■ **PROVIDED DATA**
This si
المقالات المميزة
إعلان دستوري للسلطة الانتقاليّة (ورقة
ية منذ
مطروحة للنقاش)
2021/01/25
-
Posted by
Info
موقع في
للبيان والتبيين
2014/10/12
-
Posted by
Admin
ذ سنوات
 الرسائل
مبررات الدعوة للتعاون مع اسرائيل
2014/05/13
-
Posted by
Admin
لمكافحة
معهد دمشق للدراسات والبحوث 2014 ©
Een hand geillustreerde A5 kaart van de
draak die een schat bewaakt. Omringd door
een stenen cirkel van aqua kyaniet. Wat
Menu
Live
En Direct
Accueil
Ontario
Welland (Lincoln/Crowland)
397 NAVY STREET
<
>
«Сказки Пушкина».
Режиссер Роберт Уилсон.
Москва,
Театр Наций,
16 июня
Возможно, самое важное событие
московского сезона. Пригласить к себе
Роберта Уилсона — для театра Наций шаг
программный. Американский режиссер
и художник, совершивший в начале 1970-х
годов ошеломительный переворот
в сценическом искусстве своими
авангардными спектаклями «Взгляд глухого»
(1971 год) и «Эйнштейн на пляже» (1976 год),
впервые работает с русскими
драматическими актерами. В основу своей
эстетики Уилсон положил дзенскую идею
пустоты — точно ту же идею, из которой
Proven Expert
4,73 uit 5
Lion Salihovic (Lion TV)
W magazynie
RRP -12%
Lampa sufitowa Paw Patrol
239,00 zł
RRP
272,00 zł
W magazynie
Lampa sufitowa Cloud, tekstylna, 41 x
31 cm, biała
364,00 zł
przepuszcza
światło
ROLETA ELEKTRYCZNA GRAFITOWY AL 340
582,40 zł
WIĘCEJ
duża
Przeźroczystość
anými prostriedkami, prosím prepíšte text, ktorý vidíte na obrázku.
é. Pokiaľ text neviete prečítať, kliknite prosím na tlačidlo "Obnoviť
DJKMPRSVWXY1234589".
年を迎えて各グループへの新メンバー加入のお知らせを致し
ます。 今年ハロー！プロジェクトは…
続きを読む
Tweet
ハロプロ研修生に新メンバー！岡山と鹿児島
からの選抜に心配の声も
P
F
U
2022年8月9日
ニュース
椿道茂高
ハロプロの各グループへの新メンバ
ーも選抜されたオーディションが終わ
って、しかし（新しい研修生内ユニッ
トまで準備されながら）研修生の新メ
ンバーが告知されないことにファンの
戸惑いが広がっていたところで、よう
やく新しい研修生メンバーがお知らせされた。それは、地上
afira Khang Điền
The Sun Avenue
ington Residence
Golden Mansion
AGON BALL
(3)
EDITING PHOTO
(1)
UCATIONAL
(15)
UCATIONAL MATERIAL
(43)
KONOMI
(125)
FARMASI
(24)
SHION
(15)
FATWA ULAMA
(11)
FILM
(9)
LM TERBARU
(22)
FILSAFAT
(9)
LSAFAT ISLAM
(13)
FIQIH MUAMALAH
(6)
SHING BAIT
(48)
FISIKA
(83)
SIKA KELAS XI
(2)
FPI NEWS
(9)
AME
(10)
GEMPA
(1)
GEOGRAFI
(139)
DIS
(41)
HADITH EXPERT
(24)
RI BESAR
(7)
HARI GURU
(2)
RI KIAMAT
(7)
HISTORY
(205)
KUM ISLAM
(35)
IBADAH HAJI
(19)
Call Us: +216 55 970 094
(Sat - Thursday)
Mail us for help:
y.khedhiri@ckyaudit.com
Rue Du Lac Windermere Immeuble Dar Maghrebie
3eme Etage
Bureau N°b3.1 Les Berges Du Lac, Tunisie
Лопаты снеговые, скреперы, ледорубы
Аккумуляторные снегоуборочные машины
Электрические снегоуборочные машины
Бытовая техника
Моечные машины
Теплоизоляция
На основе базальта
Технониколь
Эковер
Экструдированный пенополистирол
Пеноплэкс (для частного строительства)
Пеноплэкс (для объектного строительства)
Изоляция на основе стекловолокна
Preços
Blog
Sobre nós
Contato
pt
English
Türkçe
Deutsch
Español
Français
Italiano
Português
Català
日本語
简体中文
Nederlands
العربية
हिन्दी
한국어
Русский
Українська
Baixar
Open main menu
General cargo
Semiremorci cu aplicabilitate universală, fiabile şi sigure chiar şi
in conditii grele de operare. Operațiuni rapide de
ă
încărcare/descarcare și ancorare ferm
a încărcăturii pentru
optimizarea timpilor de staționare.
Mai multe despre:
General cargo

■ **WHAT YOU HAVE TO DO**
The complete set of entries above must be reproduced verbatim.

■ **TASK SOLUTION**
This si
المقالات المميزة
إعلان دستوري للسلطة الانتقاليّة (ورقة
ية منذ
مطروحة للنقاش)
2021/01/25
-
Posted by
Info
موقع في
للبيان والتبيين
2014/10/12
-
Posted by
Admin
ذ سنوات
 الرسائل
مبررات الدعوة للتعاون مع اسرائيل
2014/05/13
-
Posted by
Admin
لمكافحة
معهد دمشق للدراسات والبحوث 2014 ©
Een hand geillustreerde A5 kaart van de
draak die een schat bewaakt. Omringd door
een stenen cirkel van aqua kyaniet. Wat
Menu
Live
En Direct
Accueil
Ontario
Welland (Lincoln/Crowland)
397 NAVY STREET
<
>
«Сказки Пушкина».
Режиссер Роберт Уилсон.
Москва,
Театр Наций,
16 июня
Возможно, самое важное событие
московского сезона. Пригласить к себе
Роберта Уилсона — для театра Наций шаг
программный. Американский режиссер
и художник, совершивший в начале 1970-х
годов ошеломительный переворот
в сценическом искусстве своими
авангардными спектаклями «Взгляд глухого»
(1971 год) и «Эйнштейн на пляже» (1976 год),
впервые работает с русскими
драматическими актерами. В основу своей
эстетики Уилсон положил дзенскую идею
пустоты — точно ту же идею, из которой
Proven Expert
4,73 uit 5
Lion Salihovic (Lion TV)
W magazynie
RRP -12%
Lampa sufitowa Paw Patrol
239,00 zł
RRP
272,00 zł
W magazynie
Lampa sufitowa Cloud, tekstylna, 41 x
31 cm, biała
364,00 zł
przepuszcza
światło
ROLETA ELEKTRYCZNA GRAFITOWY AL 340
582,40 zł
WIĘCEJ
duża
Przeźroczystość
anými prostriedkami, prosím prepíšte text, ktorý vidíte na obrázku.
é. Pokiaľ text neviete prečítať, kliknite prosím na tlačidlo "Obnoviť
DJKMPRSVWXY1234589".
年を迎えて各グループへの新メンバー加入のお知らせを致し
ます。 今年ハロー！プロジェクトは…
続きを読む
Tweet
ハロプロ研修生に新メンバー！岡山と鹿児島
からの選抜に心配の声も
P
F
U
2022年8月9日
ニュース
椿道茂高
ハロプロの各グループへの新メンバ
ーも選抜されたオーディションが終わ
って、しかし（新しい研修生内ユニッ
トまで準備されながら）研修生の新メ
ンバーが告知されないことにファンの
戸惑いが広がっていたところで、よう
やく新しい研修生メンバーがお知らせされた。それは、地上
afira Khang Điền
The Sun Avenue
ington Residence
Golden Mansion
AGON BALL
(3)
EDITING PHOTO
(1)
UCATIONAL
(15)
UCATIONAL MATERIAL
(43)
KONOMI
(125)
FARMASI
(24)
SHION
(15)
FATWA ULAMA
(11)
FILM
(9)
LM TERBARU
(22)
FILSAFAT
(9)
LSAFAT ISLAM
(13)
FIQIH MUAMALAH
(6)
SHING BAIT
(48)
FISIKA
(83)
SIKA KELAS XI
(2)
FPI NEWS
(9)
AME
(10)
GEMPA
(1)
GEOGRAFI
(139)
DIS
(41)
HADITH EXPERT
(24)
RI BESAR
(7)
HARI GURU
(2)
RI KIAMAT
(7)
HISTORY
(205)
KUM ISLAM
(35)
IBADAH HAJI
(19)
Call Us: +216 55 970 094
(Sat - Thursday)
Mail us for help:
y.khedhiri@ckyaudit.com
Rue Du Lac Windermere Immeuble Dar Maghrebie
3eme Etage
Bureau N°b3.1 Les Berges Du Lac, Tunisie
Лопаты снеговые, скреперы, ледорубы
Аккумуляторные снегоуборочные машины
Электрические снегоуборочные машины
Бытовая техника
Моечные машины
Теплоизоляция
На основе базальта
Технониколь
Эковер
Экструдированный пенополистирол
Пеноплэкс (для частного строительства)
Пеноплэкс (для объектного строительства)
Изоляция на основе стекловолокна
Preços
Blog
Sobre nós
Contato
pt
English
Türkçe
Deutsch
Español
Français
Italiano
Português
Català
日本語
简体中文
Nederlands
العربية
हिन्दी
한국어
Русский
Українська
Baixar
Open main menu
General cargo
Semiremorci cu aplicabilitate universală, fiabile şi sigure chiar şi
in conditii grele de operare. Operațiuni rapide de
ă
încărcare/descarcare și ancorare ferm
a încărcăturii pentru
optimizarea timpilor de staționare.
Mai multe despre:
General cargo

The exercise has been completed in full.